The Afghan parliament approved the appointment of Foreign Minister Zalmay Rasul.

Afghan 9 nominees rejected


The Afghan parliament approved both the foreign and justice ministers on Saturday in the first round of voting for President Hamid Karzai's second slate of cabinet nominees but rejected a third and was expected to vote down more.

But half of Hamid Karzai's second list of cabinet nominees were rejected.

With 16 of the 17 ministers in the second list voted on, parliamentarians had approved seven and rejected nine.

A key lawmaker said he expected the majority of Karzai's nominees not to make it through the parliament, delivering a blow to his authority at a critical time for his country.

In an embarassing development, it also emerged on Saturday that the nominee for the ministry of rural development was underage, a government official said. The candidate was 31 years old while under the constitution the minimum age is 34.

More than two months after being re-elected in an August poll, Karzai has been under intense pressure from his Western backers, and frustrated Afghans, to choose ministers deemed clean and competent.

More than two-thirds of Karzai's first list was rejected by parliament early this month. He will have to go back to the drawing board to replace those from his second list who are rejected and risks going to the London conference on Jan. 28 without a full government.

"I am sitting with at least 25 members of parliament right now and we are talking about the cabinet," said Daoud Sultanzoy, MP for eastern Ghazni province. "Our expectation is that we will see maybe five or six at most who will pass. Maybe not even that."

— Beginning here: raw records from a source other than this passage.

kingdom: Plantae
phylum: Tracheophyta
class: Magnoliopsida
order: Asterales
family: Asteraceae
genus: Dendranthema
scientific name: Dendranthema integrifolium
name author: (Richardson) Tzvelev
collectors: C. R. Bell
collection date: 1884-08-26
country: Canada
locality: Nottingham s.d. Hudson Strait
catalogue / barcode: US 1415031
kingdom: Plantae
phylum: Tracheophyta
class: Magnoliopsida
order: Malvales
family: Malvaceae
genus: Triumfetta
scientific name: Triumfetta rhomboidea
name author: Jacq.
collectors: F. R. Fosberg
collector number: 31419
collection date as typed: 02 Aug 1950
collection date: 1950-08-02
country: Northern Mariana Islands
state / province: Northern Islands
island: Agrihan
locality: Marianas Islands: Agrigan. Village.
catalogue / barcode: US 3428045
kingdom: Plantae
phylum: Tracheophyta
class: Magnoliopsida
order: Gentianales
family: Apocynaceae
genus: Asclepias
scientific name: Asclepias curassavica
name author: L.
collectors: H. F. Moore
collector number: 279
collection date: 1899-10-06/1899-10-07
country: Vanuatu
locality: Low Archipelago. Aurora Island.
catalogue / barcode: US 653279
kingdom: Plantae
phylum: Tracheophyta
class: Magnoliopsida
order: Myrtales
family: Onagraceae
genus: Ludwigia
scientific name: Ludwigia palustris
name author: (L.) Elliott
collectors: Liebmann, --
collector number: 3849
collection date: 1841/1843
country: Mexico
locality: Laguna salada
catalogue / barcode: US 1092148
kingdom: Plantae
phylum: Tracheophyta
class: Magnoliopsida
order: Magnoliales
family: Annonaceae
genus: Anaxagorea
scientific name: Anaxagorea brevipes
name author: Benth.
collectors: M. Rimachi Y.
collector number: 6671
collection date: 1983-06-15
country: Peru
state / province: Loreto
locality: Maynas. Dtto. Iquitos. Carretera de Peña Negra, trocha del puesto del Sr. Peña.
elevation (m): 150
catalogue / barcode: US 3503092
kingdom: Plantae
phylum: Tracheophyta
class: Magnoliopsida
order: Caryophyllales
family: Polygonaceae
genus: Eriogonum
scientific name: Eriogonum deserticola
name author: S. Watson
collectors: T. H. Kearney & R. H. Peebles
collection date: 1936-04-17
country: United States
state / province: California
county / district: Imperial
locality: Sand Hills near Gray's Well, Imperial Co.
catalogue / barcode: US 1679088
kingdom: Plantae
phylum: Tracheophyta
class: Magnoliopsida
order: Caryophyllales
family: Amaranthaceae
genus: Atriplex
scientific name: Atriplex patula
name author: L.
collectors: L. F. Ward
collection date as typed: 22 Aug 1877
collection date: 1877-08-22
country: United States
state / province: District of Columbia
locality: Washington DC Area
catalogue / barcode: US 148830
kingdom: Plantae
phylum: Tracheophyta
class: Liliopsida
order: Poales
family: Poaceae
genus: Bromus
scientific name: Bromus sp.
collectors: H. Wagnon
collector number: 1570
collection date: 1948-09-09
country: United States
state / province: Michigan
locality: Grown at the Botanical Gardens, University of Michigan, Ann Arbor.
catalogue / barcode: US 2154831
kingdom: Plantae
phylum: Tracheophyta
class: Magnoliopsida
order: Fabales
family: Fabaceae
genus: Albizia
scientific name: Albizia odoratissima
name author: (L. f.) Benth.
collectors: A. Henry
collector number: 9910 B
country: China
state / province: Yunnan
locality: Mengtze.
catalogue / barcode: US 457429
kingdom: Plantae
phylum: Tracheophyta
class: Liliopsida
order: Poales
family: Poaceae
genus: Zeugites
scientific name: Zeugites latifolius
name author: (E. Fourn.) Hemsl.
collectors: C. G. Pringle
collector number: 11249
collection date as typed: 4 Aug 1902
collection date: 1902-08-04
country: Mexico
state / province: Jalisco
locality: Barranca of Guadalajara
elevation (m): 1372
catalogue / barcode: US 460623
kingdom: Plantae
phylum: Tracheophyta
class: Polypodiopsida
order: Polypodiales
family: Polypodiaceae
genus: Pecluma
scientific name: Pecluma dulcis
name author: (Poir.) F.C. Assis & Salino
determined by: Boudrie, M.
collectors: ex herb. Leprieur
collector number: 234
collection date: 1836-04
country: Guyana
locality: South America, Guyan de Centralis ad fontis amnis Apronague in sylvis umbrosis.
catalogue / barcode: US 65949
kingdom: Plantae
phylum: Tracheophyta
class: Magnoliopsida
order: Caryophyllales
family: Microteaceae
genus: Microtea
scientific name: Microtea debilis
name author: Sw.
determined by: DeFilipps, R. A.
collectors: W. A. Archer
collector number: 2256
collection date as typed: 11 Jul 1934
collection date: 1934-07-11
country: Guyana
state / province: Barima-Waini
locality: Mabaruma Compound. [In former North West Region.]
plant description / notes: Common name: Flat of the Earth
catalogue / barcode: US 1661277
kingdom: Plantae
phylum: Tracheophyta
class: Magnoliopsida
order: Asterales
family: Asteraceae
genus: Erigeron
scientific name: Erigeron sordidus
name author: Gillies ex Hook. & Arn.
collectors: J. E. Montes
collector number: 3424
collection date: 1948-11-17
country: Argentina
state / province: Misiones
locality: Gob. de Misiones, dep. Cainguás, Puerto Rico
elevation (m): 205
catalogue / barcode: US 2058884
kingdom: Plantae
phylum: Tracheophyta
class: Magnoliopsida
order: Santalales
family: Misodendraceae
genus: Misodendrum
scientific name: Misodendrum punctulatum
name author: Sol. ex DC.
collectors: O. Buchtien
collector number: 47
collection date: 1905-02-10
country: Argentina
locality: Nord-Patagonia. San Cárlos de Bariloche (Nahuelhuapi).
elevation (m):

The first to come to vote and most senior was Zalmay Rasul, a former Karzai security advisor who was approved as foreign minister. The justice minister was also approved, but less senior positions appeared to be vulnerable.

Sultanzoy said many of the candidates could be rejected because they presented weak programmes to parliament or seemed only interested in personal gain.

"One of the things that I think is very disturbing is that some of the people that were introduced were coming with political baggage, with political influence from those circles who are seeking influence in the government," Sultanzoy said, declining to give names.

Among the most promising candidates on Karzai's new list were a record three women candidates, who were added after the president was heavily lobbied by Afghan women's rights activists. There was only one woman in both the outgoing cabinet and Karzai's original list.

Seven key ministers, including those for the defence, finance and interior portfolios, were approved at the beginning of the month, mostly incumbents widely liked by the West.

A spokesman for Karzai said earlier this week the president had a third list of nominees to replace any who might be rejected.